We are all in this together.

We are all in this together.

I was driving just today down Cypress Creek Blvd. As I was tooling along, I noticed a car stalled in the right lane at Cypress Creek and Sun Chase.

Cypress Creek is two lanes in each direction and passes in front of both Cedar Park Middle School and Cedar Park High School, as well as across the front of a Community College and a really nice community park. At the point this car had stalled, hazard lights blinking furiously, the Sun Chase starts a gentle slope upwards towards the back end of the soccer field complex.

I pulled up next to the little white Mitsubishi and inquired as to whether or not the person in the car needed help. The driver, a young woman of no more than 19 years of age, was rather obviously crying and seemed clearly unsure of what to do. I told her to hold on a second and rolled my car around the front of her vehicle and parked just up Sun Chase.

Not one of them asked if they could help; they simply put their hands on the back of the car and began to push.

Cypress Creek is a pretty busy road and having a stalled car sitting as it was right at the intersection was simply not going to work. So, I instructed the young lady to put the car in neutral and began to push the car forward so as to get it off the street. I instructed her to turn right as we got to the start of Sun Chase and to pull her car directly behind mine.
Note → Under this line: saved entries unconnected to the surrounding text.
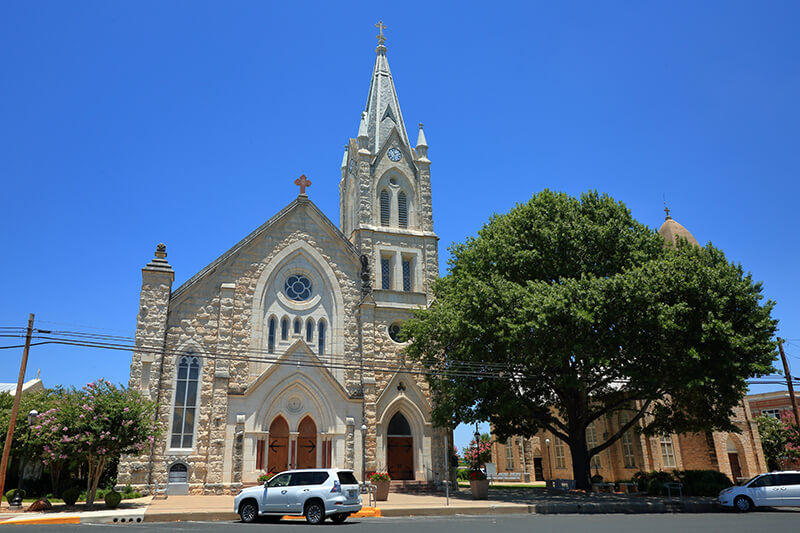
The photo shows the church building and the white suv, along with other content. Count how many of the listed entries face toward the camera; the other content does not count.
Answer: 1

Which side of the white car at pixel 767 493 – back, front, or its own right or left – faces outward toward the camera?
left

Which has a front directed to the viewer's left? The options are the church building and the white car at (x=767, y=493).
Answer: the white car

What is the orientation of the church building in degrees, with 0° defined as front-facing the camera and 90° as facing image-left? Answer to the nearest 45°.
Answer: approximately 0°

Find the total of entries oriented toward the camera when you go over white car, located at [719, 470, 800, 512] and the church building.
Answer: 1

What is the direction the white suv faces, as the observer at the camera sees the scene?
facing away from the viewer and to the left of the viewer

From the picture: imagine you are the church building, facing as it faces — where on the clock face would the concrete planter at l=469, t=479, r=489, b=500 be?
The concrete planter is roughly at 10 o'clock from the church building.

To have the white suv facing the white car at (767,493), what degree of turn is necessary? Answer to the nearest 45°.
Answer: approximately 135° to its right

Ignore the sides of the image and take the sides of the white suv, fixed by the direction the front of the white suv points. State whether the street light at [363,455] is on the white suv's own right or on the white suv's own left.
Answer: on the white suv's own right
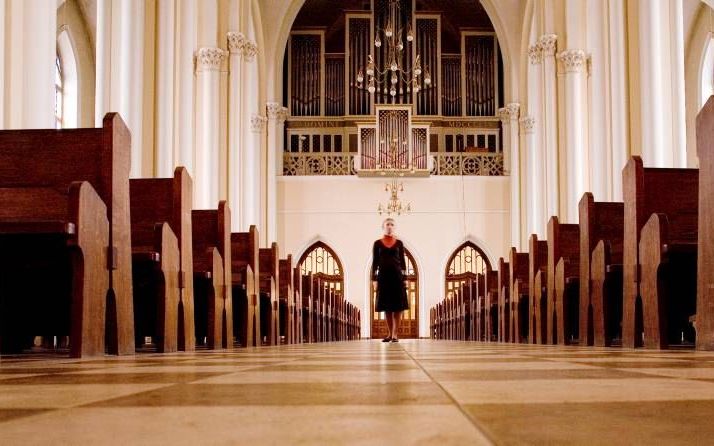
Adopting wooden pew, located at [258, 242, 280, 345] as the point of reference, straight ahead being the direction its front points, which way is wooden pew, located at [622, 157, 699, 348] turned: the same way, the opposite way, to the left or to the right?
the same way

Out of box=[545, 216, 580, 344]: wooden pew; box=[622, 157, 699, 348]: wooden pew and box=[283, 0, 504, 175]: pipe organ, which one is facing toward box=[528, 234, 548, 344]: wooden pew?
the pipe organ

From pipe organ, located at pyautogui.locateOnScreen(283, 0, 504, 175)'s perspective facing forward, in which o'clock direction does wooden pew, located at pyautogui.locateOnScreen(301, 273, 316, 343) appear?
The wooden pew is roughly at 12 o'clock from the pipe organ.

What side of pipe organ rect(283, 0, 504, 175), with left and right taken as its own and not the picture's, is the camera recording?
front

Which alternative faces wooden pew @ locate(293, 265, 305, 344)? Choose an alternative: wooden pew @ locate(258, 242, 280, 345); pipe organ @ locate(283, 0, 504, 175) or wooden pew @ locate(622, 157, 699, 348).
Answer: the pipe organ

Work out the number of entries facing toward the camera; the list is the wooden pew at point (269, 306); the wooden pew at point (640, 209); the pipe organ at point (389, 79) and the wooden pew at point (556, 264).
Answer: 4

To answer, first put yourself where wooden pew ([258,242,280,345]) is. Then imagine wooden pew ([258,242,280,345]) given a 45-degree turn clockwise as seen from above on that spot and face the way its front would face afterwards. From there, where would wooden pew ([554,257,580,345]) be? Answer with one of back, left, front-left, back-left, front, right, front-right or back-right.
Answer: left

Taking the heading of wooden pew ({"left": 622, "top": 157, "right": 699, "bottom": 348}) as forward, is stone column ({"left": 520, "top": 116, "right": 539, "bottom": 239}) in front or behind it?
behind

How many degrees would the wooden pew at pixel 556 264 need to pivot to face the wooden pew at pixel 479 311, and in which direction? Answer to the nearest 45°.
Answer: approximately 180°

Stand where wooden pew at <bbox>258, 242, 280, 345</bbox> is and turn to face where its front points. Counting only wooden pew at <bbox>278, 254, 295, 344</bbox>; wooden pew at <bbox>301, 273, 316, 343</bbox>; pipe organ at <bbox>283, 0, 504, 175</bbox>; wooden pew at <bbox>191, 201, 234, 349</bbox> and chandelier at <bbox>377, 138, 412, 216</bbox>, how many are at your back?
4

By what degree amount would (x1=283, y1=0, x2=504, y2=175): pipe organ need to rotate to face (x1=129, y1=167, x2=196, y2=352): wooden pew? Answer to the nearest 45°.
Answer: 0° — it already faces it

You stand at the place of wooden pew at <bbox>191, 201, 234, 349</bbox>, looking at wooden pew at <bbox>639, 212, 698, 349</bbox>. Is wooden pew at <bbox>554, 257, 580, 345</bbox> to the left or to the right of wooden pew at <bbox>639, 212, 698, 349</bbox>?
left

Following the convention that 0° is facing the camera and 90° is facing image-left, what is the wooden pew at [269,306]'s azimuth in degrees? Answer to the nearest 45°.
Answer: approximately 0°

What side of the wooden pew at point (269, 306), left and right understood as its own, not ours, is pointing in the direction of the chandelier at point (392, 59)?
back

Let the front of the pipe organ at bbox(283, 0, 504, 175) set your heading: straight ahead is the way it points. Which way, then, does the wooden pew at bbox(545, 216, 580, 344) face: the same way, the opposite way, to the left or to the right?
the same way

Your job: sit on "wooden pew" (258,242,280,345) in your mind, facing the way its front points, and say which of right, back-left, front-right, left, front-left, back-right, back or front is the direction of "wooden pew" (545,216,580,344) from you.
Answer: front-left

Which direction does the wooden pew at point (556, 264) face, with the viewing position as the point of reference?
facing the viewer

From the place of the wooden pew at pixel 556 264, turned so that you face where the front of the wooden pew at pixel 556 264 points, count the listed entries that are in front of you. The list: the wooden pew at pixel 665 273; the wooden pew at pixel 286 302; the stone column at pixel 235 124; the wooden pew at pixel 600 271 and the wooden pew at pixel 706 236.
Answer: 3

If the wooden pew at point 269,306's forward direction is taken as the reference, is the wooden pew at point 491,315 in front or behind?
behind
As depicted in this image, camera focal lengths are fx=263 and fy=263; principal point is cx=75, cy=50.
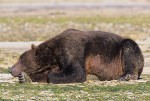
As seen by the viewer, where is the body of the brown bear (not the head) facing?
to the viewer's left
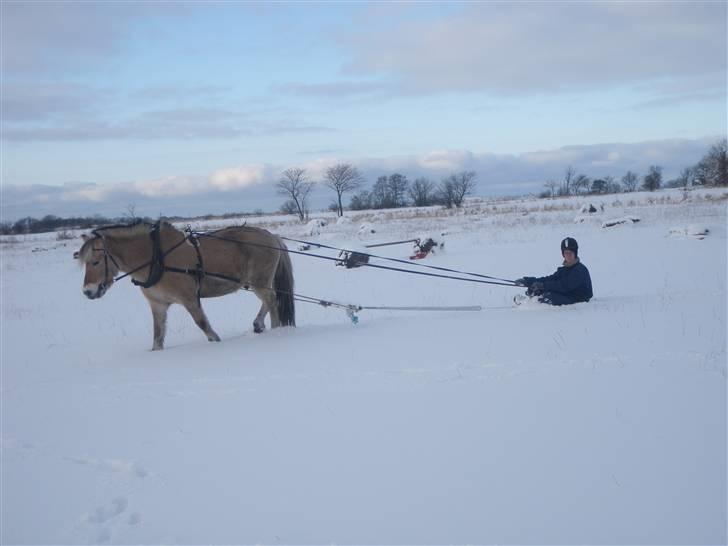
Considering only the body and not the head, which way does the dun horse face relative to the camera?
to the viewer's left

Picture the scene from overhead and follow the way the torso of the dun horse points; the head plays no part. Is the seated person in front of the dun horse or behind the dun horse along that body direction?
behind
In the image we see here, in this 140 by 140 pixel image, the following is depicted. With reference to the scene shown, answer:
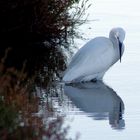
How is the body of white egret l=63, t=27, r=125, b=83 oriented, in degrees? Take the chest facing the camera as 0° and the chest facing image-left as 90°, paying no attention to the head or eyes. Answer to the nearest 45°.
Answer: approximately 270°
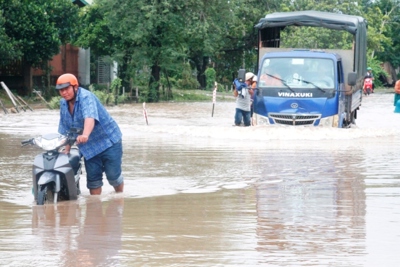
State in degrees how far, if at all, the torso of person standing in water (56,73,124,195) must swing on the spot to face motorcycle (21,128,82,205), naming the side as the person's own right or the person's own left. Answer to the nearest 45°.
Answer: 0° — they already face it

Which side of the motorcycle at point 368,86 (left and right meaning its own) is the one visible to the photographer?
front

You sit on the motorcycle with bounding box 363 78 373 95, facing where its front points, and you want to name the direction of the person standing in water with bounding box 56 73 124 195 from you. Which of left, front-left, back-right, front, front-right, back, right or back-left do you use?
front

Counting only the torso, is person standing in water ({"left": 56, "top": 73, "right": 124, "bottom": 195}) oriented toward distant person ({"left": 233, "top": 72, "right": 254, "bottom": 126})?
no

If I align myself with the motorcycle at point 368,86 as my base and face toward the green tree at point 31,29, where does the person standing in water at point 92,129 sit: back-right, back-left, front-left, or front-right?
front-left

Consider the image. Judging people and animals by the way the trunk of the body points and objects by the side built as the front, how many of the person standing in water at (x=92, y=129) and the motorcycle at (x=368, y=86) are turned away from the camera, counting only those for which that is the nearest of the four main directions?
0

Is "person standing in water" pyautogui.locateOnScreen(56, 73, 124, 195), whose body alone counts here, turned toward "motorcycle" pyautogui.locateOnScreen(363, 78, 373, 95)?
no

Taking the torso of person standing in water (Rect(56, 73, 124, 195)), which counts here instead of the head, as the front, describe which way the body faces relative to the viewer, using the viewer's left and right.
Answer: facing the viewer and to the left of the viewer

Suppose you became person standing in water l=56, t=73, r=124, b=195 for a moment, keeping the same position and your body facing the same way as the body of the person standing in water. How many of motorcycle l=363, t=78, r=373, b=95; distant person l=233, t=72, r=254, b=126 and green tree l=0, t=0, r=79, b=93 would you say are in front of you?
0

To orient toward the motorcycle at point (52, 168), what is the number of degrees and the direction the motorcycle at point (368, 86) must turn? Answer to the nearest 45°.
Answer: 0° — it already faces it

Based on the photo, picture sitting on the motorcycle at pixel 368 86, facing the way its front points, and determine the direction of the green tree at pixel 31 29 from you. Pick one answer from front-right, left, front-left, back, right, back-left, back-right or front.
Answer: front-right
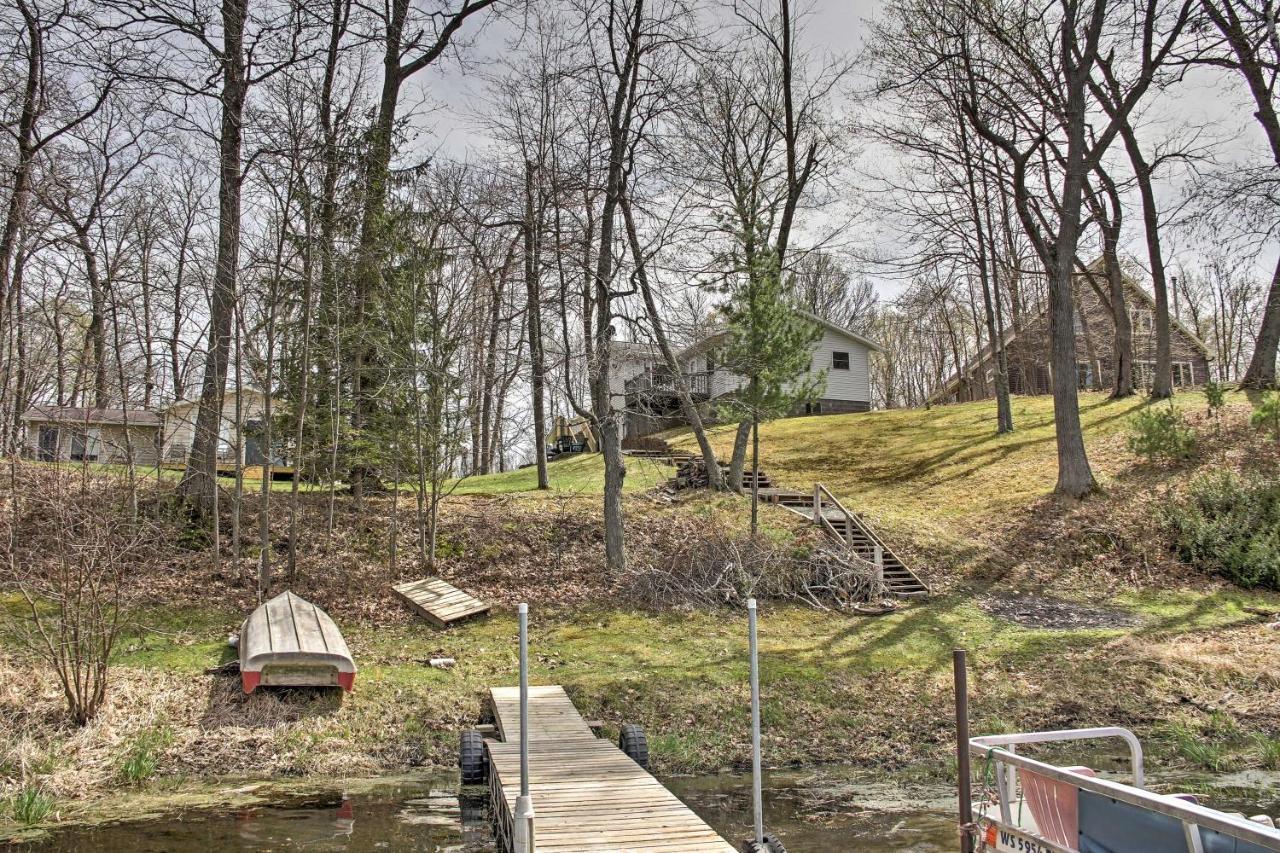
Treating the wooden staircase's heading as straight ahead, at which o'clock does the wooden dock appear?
The wooden dock is roughly at 2 o'clock from the wooden staircase.

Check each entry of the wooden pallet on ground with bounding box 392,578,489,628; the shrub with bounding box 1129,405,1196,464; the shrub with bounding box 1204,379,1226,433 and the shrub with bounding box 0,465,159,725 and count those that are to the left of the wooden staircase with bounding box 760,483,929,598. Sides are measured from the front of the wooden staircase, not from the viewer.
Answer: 2

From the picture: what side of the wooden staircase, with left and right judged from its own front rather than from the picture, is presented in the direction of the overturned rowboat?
right

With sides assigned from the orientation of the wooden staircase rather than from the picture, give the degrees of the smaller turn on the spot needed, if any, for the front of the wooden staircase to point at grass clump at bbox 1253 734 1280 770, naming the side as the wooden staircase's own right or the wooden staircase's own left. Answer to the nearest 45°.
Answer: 0° — it already faces it

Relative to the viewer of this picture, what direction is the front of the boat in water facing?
facing away from the viewer and to the left of the viewer

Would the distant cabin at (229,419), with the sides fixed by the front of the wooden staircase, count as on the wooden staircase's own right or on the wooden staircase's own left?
on the wooden staircase's own right

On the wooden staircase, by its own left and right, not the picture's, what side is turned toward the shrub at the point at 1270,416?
left

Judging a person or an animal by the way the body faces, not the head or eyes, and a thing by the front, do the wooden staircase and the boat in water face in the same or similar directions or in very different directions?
very different directions

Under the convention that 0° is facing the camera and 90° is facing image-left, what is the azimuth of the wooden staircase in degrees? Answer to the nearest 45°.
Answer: approximately 315°
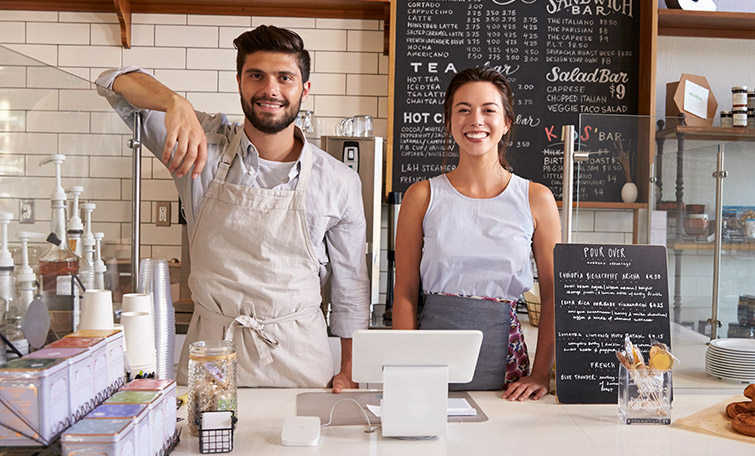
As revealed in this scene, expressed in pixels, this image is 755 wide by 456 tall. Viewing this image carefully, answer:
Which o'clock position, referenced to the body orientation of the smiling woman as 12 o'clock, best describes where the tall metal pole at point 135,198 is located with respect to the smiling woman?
The tall metal pole is roughly at 3 o'clock from the smiling woman.

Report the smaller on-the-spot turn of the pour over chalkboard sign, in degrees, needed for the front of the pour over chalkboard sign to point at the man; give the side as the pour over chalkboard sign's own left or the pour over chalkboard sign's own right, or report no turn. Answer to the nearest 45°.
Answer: approximately 90° to the pour over chalkboard sign's own right

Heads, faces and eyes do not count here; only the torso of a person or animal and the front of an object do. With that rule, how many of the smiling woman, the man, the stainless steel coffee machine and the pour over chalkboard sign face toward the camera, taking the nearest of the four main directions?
4

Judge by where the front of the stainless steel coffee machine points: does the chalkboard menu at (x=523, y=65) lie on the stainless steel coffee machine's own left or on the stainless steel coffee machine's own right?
on the stainless steel coffee machine's own left

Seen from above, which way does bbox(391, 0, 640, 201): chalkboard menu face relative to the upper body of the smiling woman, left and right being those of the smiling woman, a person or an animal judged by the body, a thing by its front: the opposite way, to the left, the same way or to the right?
the same way

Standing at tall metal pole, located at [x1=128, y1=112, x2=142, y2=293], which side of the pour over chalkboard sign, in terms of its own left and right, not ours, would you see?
right

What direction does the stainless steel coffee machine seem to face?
toward the camera

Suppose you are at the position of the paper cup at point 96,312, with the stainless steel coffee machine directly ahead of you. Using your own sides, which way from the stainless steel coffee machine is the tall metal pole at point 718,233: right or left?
right

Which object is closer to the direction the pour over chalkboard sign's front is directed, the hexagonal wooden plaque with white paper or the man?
the man

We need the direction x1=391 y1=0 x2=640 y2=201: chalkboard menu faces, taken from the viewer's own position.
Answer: facing the viewer

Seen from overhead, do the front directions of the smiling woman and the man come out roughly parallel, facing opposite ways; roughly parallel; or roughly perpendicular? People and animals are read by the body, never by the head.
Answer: roughly parallel

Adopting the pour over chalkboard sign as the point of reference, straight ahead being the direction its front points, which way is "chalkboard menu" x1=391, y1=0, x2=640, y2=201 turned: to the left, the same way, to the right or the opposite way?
the same way

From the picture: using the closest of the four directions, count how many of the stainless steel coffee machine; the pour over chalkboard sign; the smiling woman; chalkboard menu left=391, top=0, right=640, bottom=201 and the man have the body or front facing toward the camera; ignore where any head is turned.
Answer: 5

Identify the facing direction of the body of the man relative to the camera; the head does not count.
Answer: toward the camera

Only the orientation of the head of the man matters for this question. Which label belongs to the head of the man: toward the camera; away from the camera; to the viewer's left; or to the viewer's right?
toward the camera

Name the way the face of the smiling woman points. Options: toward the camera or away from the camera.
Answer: toward the camera
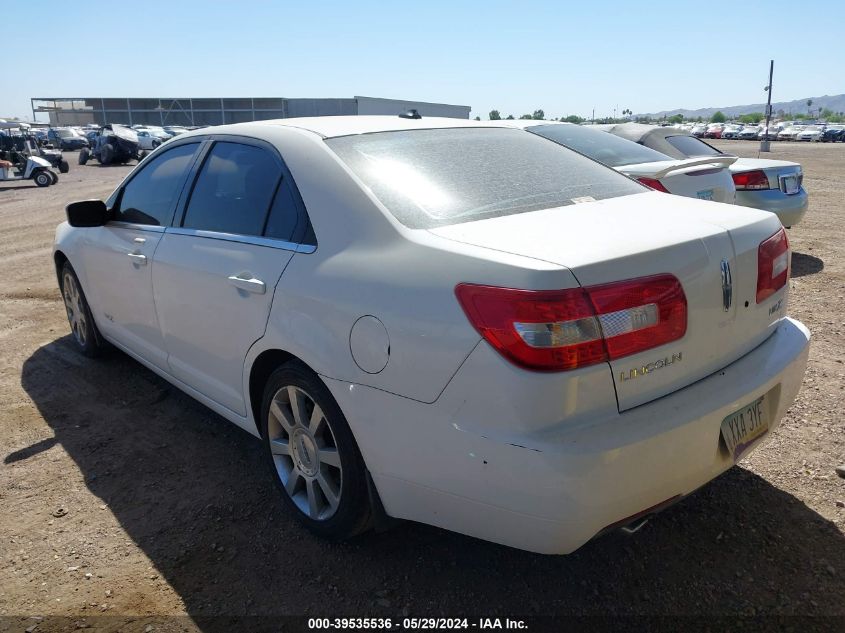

I didn’t take into account the fact that Sun Chase Blvd is sloped; as she started to make the right turn I realized I would not be able to push her car up the incline. Oops.

Just as I made the realization a pickup truck towing a rather significant amount of lawn maintenance equipment pulled up behind me. Three young Hispanic men jumped out of the truck. Each one was wearing a pair of older jeans and a long sleeve T shirt with a lawn company logo on it. Not one of them asked if they could help; they simply put their hands on the back of the car and began to push. With their help it was an easy piece of work to get this little, tiny 4 door Mitsubishi around the corner and parked behind my car.

When I first jumped out of my car to help this young woman, there were four cars behind her. Each one of those cars was being driven by a man or a woman, all of them Caucasian as far as I could see. Not a single one of them so much as rolled a window down to ask if they could provide assistance.

While I was struggling to push her car, probably a dozen more cars drove by. Not a single one of those cars stopped either. It’s not as if it was hard to miss a lone middle-aged man with his back pressed against the rear of a small car pushing as hard as he could! It wasn’t until these three young Hispanic men jumped out of their truck to help that anyone at all bothered to stop.

Once we got the young lady’s car pushed around and parked behind my car, the young man jumped back in their truck and were gone. About that time the only other person who appeared to offer any sort of aid was a young Caucasian man clearly on his way home from either the community college or maybe even the local high school. He saw what was going on as he passed and pulled over to try and see if he could help.

Everyone is entitled to their opinion, and I am quite sure there are some people who legitimately believe that immigrants in the United States are somehow a drain. What I know, both from prior experience and from today, is that no one stopped to help me except for three young Hispanic men who probably spoke little to no English and whose day is spent working in an incredibly tiring industry They spend their days pushing lawn equipment, and trimming hedges, and doing all manner of landscaping work. When compared against everyone else that drove by without so much as sparing a glance one might at least understand their disinclination towards spending effort moving a car.

Yet, no one else stopped to help me. No one else wanted to take a second out of their busy and certainly important day to try and give me a hand as I tried to help a young woman who was distraught over the fact that her car might have died. It took the unselfishness of three young men, likely illegally in the United States, to remind me of what hard work and supporting your neighbors looks like. It took those three young men to remind me that immigrants bring more to this country than manual labor or doing the work that none of us wants to do.

They bring family. They bring community support. They bring the understanding that if everyone helps everyone else, no one has to be on the outside looking in.

By the time the two Cedar Park police officers arrived on the scene, we had the situation well in hand. The young woman was able to get her car started and, after an exploratory drive around a parking lot to make sure it wouldn’t die again, she continued her journey home. As I got into my car having just finished a discussion with the second police officer, he said to me “Thank you very much for stopping to help her; most people won’t.”

I am glad that he was wrong. Some people do. Unfortunately, the people who did in this case have to live in a society where other people want them out because they perceive them to be the enemy.

They are not.

The next time you see someone you think might be an illegal immigrant remind yourself that if you’re in a situation where your car is broken down and you need help, the person most likely to stop and give that help will not be a native of these United States. It is likely the person helping you is here from a country that taught him or her the best way to survive is to work together and to show compassion to those around you; you never know when you will be the one that needs a hand.